One of the keys is its coming line-up of mid-engined models, which Reichman said will benefit from an F1 connection, as well as electrification using grand prix technology in batteries and energy recovery.
“It’s a very very easy transfer of ideas. Information. The natural cross-fertilisation of ideas,” he said.
“There is knowledge to be learned. It’s part of our future. It has to be. We have to go on that journey.
“In our hyper cars and then into the core road cars, we have to develop and learn from those technologies.”
For Szafnauer, it’s all about racing.
“The entire team at Silverstone are very proud to be transforming. We were very competitive on track towards the end of last year,” he said.
“With Aston Martin, and everything they bring to the team, with renewed finances as well, it allows us to set the targets for the future. That’s massive.
“We want to again have multiple podiums. We have aggressive targets are to be best of the rest again. Our objective is to be the third-fastest car on the grid, and then use that to become more consistent and score more points. and beat the likes of McLaren and Renault and Ferrari again.”

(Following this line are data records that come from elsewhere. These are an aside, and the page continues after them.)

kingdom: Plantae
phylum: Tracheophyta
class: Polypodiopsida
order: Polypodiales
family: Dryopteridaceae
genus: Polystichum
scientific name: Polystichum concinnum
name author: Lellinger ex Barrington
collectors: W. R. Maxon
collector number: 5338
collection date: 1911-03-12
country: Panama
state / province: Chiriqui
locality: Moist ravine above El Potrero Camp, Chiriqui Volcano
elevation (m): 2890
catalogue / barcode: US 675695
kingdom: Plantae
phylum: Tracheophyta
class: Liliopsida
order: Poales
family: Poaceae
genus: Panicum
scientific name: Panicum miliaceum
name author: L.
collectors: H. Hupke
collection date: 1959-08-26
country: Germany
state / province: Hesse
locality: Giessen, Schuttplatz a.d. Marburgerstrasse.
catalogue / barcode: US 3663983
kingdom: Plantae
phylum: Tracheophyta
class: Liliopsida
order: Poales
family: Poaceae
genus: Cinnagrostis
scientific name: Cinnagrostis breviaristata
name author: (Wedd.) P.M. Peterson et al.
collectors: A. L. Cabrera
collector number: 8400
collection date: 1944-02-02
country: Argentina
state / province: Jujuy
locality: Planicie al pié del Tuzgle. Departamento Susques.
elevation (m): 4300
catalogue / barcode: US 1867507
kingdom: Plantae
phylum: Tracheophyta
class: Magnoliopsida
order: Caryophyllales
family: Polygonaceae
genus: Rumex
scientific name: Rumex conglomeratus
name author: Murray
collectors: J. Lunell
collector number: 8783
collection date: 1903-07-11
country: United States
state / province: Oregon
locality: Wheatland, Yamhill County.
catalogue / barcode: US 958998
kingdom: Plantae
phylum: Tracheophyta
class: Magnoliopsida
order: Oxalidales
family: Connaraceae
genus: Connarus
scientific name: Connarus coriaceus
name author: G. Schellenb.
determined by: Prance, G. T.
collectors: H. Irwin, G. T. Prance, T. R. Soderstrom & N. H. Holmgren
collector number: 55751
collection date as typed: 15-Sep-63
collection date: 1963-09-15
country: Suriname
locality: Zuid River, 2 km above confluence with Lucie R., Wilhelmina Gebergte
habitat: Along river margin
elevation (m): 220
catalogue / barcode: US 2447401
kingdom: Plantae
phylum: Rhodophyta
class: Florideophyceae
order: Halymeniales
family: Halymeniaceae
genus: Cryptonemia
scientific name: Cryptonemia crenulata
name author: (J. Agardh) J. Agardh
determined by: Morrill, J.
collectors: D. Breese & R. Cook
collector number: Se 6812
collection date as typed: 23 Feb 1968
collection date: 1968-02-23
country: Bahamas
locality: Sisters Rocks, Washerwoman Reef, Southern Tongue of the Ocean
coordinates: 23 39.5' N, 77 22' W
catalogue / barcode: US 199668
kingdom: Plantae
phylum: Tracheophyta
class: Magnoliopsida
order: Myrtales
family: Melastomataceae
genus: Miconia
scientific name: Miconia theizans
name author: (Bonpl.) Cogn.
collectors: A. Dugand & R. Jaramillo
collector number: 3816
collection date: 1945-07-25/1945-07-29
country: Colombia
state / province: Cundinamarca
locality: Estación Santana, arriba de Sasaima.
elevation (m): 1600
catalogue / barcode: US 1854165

And what about Vettel, who was miserable – and looked miserable – through his final year at Ferrari?
“We will definitely get him in the right place,” said the man know as ’The Schnauzer’.
“We thought it was a bright idea. To learn from him how to be world champions. He is proving that and he is showing us the way.
“Like any driver, really, it’s such a mental pursuit driving a racing car fast at the margins. We will get him back to his best.”